I once read a statement that stopped me in my tracks and made me think. It was this. "Some of the best Christians I ever met are atheists."
What the writer was saying was that as far as the Christian qualities of selfless service to human kind, compassion and integrity went, in his experience some of those who best modelled these qualities had been people who did not believe in the existence of God.
This immediately raises the key question….
In the case of a person who, for what ever reasons, cannot bring themselves to believe in the existence of God, yet lives a life that is truly in accord with those lofty ethical imperatives contained in the great command ‘Do unto others as you would have them do unto you’, does God’s grace cover their failure to believe correctly and therefore does he regard them as being in the Kingdom of God and candidates for heaven on death?
The normal evangelical response to this question
Perhaps the first instinctive response among some evangelicals would be to foolishly try to deny that such genuinely good atheists exist at all or to declare that, even if they do, there are so few of them as to make such a question all but irrelevant. (My response would be that even if there were only one such person on the entire planet then this question is still valid and needs to be asked.) What must be faced up to, however, is that it is quite clear such highly principled atheists do exist and in larger numbers than most evangelicals would admit to.

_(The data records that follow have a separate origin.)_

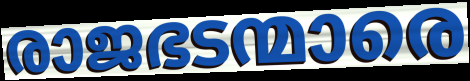
രാജഭടന്മാരെ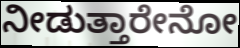
ನೀಡುತ್ತಾರೇನೋ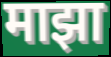
माझाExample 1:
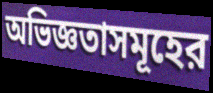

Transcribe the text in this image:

অভিজ্ঞতাসমূহের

The second response would be to vigorously deny that God would or could ever regard an atheist as ‘in the Kingdom’. In support of this view evangelicals would appeal to at least two Bible verses. These are the often quoted statements in Psalm 14.1 and Hebrews 11.6.

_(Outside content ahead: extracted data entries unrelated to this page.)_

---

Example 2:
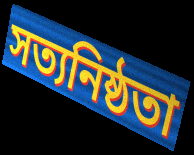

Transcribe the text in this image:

সত্যনিষ্ঠতা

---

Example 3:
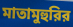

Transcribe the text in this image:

মাতামুহুরির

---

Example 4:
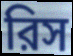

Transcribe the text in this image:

রিস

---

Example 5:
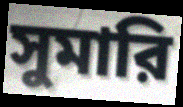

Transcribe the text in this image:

সুমারি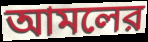
আমলের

We will examine each of these verses in turn.
Psalm 14.1: “The fool says in his heart, ‘There is no God.’”
Evangelicals will claim that this verse clearly shows that God would never accept someone who doesn’t believe in him and whom David calls a fool.

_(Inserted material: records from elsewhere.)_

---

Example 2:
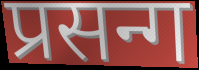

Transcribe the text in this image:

प्रसन्ग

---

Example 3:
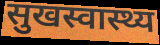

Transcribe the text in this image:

सुखस्वास्थ्य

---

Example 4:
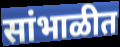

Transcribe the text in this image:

सांभाळीत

However it is not at all clear that the person being described here is an atheist in the sense that we today would class such a person. In fact it is most unlikely that anyone of this period in history would totally reject the idea of the existence of all deities/gods. The foolishness described here is far more likely to be that of a prideful rejection of Elohim, the God of the Hebrews, as the only ‘high God’ and their consequent choice of another god as the object of ritual focus. In other words, this is far more likely to be just another way of condemning the worship of other gods.